Yi Siyu contempló aquella escena con una expresión extraordinariamente suave.

No pudo resistirse a sacar el teléfono y tomar una fotografía.

Después la guardó y la estableció como fondo de pantalla.

……

Muy distinta a aquella escena armoniosa era la situación actual dentro de la familia Jian.

Allí todo estaba patas arriba.

Cuando los miembros de la rama mayor se enteraron del desastre que su hijo había causado la noche anterior y de que el abuelo Jian lo había enviado directamente a la comisaría, entraron en pánico.

Jian Zhengqing y Zhu Yan ni siquiera habían asistido a la fiesta de cumpleaños de Jian Ye.

La noche anterior habían acudido a otro banquete de la alta sociedad.

Aquella pareja prefería asistir a la celebración de la hija de otra familia antes que al cumpleaños de su propio sobrino.

Al abuelo Jian tampoco le importaba demasiado lo que hicieran.

Nunca le había interesado realmente si el resto de aquellas personas asistía o no.

El objetivo principal de la fiesta de cumpleaños había sido presentar oficialmente a Jian Ye dentro del círculo social y ayudarlo a ampliar sus contactos.

—Papá, pase lo que pase, A-Song sigue siendo tu nieto biológico. ¿Cómo pudiste soportar enviarlo a la policía para que sufriera allí?

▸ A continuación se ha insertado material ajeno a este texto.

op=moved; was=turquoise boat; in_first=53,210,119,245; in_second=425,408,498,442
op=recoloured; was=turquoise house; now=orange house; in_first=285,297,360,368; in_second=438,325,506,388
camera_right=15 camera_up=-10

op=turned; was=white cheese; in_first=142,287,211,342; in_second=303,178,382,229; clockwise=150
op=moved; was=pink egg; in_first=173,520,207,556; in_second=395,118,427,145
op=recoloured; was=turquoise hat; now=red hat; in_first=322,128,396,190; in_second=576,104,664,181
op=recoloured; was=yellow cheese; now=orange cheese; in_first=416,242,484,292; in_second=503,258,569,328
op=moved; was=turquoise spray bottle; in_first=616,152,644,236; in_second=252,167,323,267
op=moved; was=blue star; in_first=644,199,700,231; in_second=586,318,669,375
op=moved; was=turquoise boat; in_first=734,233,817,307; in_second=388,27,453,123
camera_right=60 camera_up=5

Date prisa y haz que alguien lo traiga de vuelta. ¡Yo mismo lo disciplinaré como es debido! —suplicó Jian Zhengqing.

El abuelo Jian soltó una risa fría.

—¿Y qué importa que sea mi nieto? ¡Es el precio que merece pagar! Tú solo te preocupas por si tu hijo está sufriendo. ¿Acaso Yeye no sufrió? ¡Tu maravilloso hijo casi lo mata! ¡Y casi hizo que yo perdiera toda la dignidad delante de las demás familias importantes!

Solo recordar lo ocurrido el día anterior enfurecía al abuelo Jian.

Ni siquiera había ido a buscar personalmente a aquella pareja para darles una reprimenda.

Y, aun así, los dos habían venido ahora a pedirle que dejara ir a Jian Song.